NetworkingCCNA

First Hop Redundancy Protocols (HSRP, VRRP, GLBP) Explained for CCNA

Devices on a network are configured with one default gateway address. The moment that gateway router fails, every device on the segment loses its internet connection, even if a backup router is sitting right there on the same LAN ready to help. First Hop Redundancy Protocols solve this by making two or more routers share a single virtual IP and MAC address. Devices talk to the virtual gateway and never need to know which physical router is currently handling traffic. On CCNA, HSRP is tested most heavily: you need to understand the election, the preemption behavior, and why the default settings can surprise you.

7 min
3 sections · 6 exam key points

The problem FHRPs solve

End hosts are configured with one default gateway IP. They do not monitor whether that gateway is alive. If the router with that IP fails, packets pile up with nowhere to go. Reconfiguring every host with a new gateway address is not a realistic option in a production network.

FHRPs solve this by presenting a virtual IP address that is never tied to any physical router. Two or more routers share this virtual identity. One is active and handles traffic. The other watches and waits. If the active router fails, the standby takes over and begins responding to ARP for the virtual IP. From the hosts' perspective, the gateway never changed.

HSRP, VRRP, and GLBP

HSRP (Hot Standby Router Protocol) is Cisco-proprietary. Routers exchange Hello messages every 3 seconds. If a standby router does not hear from the active router for 10 seconds (the hold timer), it takes over. The router with the highest HSRP priority becomes active. Default priority is 100. Ties break on the highest interface IP address.

Preemption is disabled by default in HSRP, and this catches many engineers off guard. If the active router fails and the standby takes over, then the original active router recovers with higher priority, it will NOT reclaim the active role unless standby preempt is configured. Without preemption, the current active router stays active regardless of priority.

VRRP (Virtual Router Redundancy Protocol) is the open standard equivalent. It uses the same active/standby concept (called Master and Backup) but preemption is enabled by default, the opposite of HSRP. VRRP works across different vendors.

GLBP (Gateway Load Balancing Protocol) is Cisco-proprietary and adds load balancing to the concept. All GLBP routers share the same virtual IP but each is assigned a different virtual MAC address. The AVG (Active Virtual Gateway) assigns MACs to forwarding routers called AVFs (Active Virtual Forwarders). Different hosts get different virtual MACs, so traffic distributes across all routers simultaneously instead of one active and the rest idle.

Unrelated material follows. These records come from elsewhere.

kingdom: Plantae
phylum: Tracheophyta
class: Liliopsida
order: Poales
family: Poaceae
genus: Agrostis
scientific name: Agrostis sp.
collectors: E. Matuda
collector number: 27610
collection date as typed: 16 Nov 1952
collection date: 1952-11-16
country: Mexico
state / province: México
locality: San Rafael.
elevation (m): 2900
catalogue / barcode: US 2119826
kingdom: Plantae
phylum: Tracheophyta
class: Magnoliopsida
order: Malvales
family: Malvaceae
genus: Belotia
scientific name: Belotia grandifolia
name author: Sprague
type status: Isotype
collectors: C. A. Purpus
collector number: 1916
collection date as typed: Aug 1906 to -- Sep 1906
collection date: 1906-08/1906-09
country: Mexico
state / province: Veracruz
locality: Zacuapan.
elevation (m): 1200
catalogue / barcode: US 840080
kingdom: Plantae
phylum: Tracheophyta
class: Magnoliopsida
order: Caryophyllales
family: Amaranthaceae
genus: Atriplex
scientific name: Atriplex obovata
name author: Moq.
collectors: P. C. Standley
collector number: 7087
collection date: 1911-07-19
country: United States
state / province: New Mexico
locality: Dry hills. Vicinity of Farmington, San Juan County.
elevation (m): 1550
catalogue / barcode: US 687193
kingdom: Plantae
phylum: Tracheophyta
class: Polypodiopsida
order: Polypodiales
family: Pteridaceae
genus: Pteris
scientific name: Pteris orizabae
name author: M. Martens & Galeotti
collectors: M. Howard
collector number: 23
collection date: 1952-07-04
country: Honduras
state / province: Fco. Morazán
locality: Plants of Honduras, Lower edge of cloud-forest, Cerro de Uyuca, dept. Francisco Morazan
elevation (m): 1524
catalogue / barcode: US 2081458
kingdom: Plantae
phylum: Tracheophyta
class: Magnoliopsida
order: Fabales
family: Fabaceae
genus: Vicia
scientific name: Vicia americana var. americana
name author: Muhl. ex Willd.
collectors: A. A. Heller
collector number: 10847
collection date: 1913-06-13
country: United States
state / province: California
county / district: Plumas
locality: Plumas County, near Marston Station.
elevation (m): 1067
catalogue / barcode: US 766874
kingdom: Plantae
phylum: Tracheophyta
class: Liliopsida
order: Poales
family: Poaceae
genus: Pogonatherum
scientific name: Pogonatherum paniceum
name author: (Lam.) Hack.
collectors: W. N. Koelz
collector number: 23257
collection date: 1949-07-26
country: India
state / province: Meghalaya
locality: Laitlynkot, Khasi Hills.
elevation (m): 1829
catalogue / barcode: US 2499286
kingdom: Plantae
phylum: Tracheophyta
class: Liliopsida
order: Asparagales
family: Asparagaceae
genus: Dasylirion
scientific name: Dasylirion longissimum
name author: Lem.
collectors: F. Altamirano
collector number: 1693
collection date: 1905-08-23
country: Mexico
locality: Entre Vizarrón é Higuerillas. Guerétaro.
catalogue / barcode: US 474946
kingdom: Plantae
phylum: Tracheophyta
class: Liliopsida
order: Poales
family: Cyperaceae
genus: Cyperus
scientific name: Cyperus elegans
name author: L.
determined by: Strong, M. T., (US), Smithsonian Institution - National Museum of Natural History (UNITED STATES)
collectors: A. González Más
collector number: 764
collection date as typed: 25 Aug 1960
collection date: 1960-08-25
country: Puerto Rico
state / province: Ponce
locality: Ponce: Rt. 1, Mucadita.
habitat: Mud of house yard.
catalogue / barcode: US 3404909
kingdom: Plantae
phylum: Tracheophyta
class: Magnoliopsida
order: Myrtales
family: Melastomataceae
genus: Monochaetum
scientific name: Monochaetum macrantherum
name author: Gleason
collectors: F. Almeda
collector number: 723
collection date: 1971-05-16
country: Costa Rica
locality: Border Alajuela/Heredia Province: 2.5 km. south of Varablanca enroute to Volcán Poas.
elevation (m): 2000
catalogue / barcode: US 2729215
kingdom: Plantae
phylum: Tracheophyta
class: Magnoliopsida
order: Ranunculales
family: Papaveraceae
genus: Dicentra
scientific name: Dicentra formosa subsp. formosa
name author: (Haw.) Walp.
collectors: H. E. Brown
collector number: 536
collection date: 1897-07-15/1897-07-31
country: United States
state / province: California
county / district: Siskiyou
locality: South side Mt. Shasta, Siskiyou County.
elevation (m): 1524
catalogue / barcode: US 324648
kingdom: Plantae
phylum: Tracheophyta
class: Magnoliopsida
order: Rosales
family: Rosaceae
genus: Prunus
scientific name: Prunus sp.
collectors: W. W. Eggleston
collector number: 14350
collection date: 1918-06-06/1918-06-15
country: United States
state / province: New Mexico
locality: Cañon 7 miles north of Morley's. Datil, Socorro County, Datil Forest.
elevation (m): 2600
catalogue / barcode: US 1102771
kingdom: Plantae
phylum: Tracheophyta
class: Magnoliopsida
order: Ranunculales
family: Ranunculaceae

How to choose the correct answer

HSRP preemption: disabled by default. A returning high-priority router will NOT retake active without standby preempt configured. This is frequently tested as a troubleshooting scenario.

Protocol selection: Cisco-only, basic redundancy = HSRP. Open standard, multi-vendor = VRRP. Load balancing across multiple gateways simultaneously = GLBP.

HSRP election: highest priority wins. Default 100. Tie = highest IP on the HSRP interface.

Virtual MAC addresses: HSRP v1 = 0000.0C07.ACxx where xx is the group number. HSRP v2 = 0000.0C9F.Fxxx. VRRP = 0000.5E00.01xx.

FHRP comparison

ProtocolStandardRolesPreemption defaultLoad balancing?
HSRP v1/v2Cisco proprietaryActive / StandbyDisabledNo
VRRPOpen standard (RFC 5798)Master / BackupEnabledNo
GLBPCisco proprietaryAVG / AVFEnabledYes

Key exam facts — CCNA

  • FHRPs present a virtual IP and MAC so hosts always have a reachable gateway.
  • HSRP: Active/Standby. Highest priority wins (default 100). Tie = highest IP.
  • HSRP preemption: DISABLED by default. Configure standby preempt to re-enable active role on recovery.
  • VRRP: open standard. Master/Backup. Preemption enabled by default.
  • GLBP: load balances across all routers simultaneously using different virtual MACs per router.
  • HSRP Hello = 3 seconds. Hold timer = 10 seconds (3x Hello).

Common exam traps

HSRP preemption is enabled by default.

HSRP preemption is disabled by default. A higher-priority router that comes online after a lower-priority router has already become active will NOT take over the active role. You must explicitly configure standby preempt on the higher-priority router.

VRRP is Cisco-proprietary like HSRP.

VRRP (RFC 5798) is an open standard that works across multiple vendors. HSRP and GLBP are both Cisco-proprietary. VRRP is the correct choice when your network includes routers from different manufacturers.

HSRP provides load balancing by distributing traffic across active and standby routers.

HSRP has exactly one active router at a time. The standby router handles zero production traffic. GLBP provides actual simultaneous load balancing by making all participating routers active forwarders with different virtual MACs.